L’Afrique détient la clé de la sécurité alimentaire mondiale, car possédant 60% des terres arables inutilisées de la planète, a affirmé le PDG du groupe Office Chérifien des Phosphates (OCP), Mostafa Terrab, dans une déclaration à l’influent quotidien économique et financier britannique, Financial Times (FT).
Dans son numéro paru mercredi 8 février, le FT souligne qu’au lendemain de la guerre en Ukraine et au milieu de craintes quant à la sécurité alimentaire du continent, le groupe marocain OCP, la plus grande entreprise d’engrais phosphatés au monde, a donné plus de 500.000 tonnes aux petits exploitants des pays de l’Afrique au sud du Sahara, une partie gratuitement, le reste à prix réduits.
Des engrais spécifiques, adaptés aux sols africains, pour augmenter les rendements.
Selon le quotidien économique, l’OCP, qui fournit déjà 70% des engrais en Afrique, prévoit de vendre 4 millions de tonnes, soit plus d’un quart de sa production prévue, sur le continent en 2023 dans le cadre d’un programme qui comprend la formation des agriculteurs en coopération avec des donateurs multilatéraux.
M. Terrab a insisté sur le fait que la stratégie clé de la société, qui consiste à développer des engrais spécifiques, adaptés aux sols africains, était le moyen de réduire les prix et d’augmenter les rendements.
« La spécification est moins coûteuse car nous utilisons moins de nutriments. Nous n’obligeons pas les agriculteurs à acheter ce dont ils n’ont pas besoin », a-t-il expliqué au quotidien économique, notant que les produits spécifiques de l’OCP avaient déjà augmenté les rendements des agriculteurs en Éthiopie, en Tanzanie et au Ghana.

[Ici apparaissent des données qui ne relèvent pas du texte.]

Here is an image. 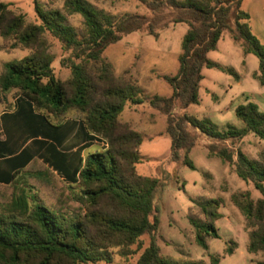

« En Afrique, nous devrions être totalement autosuffisants, et même exporter », a estimé M. Terrab, assurant que « les grandes opportunités se trouvent vraiment sur le continent ».
Bien que seulement 25% des ventes d’OCP soient réalisées en Afrique, la société la considère comme une zone de croissance clé et a créé une filiale dédiée, OCP Africa, ainsi que des unités de production spéciales, précise l’influent quotidien britannique.
2012, les premiers pas du géant mondial des engrais phosphatés en Afrique subsaharienne
L’OCP a commencé à regarder vers le sud en 2012, à une époque où les entreprises marocaines recherchaient la croissance externe dans les États subsahariens pour s’étendre au-delà de leur marché intérieur, relève le quotidien, assurant que cette stratégie a contribué à renforcer le soft power et l’influence du Royaume chérifien.
Des bénéfices records en 2022
Par ailleurs, le quotidien britannique indique qu’au moment où les retombées de la guerre en Ukraine ont été catastrophiques pour les entreprises européennes d’engrais azotés en raison de la flambée des prix du gaz naturel qui constitue leur matière première, l’année 2022 a été synonyme de bénéfices records pour l’OCP.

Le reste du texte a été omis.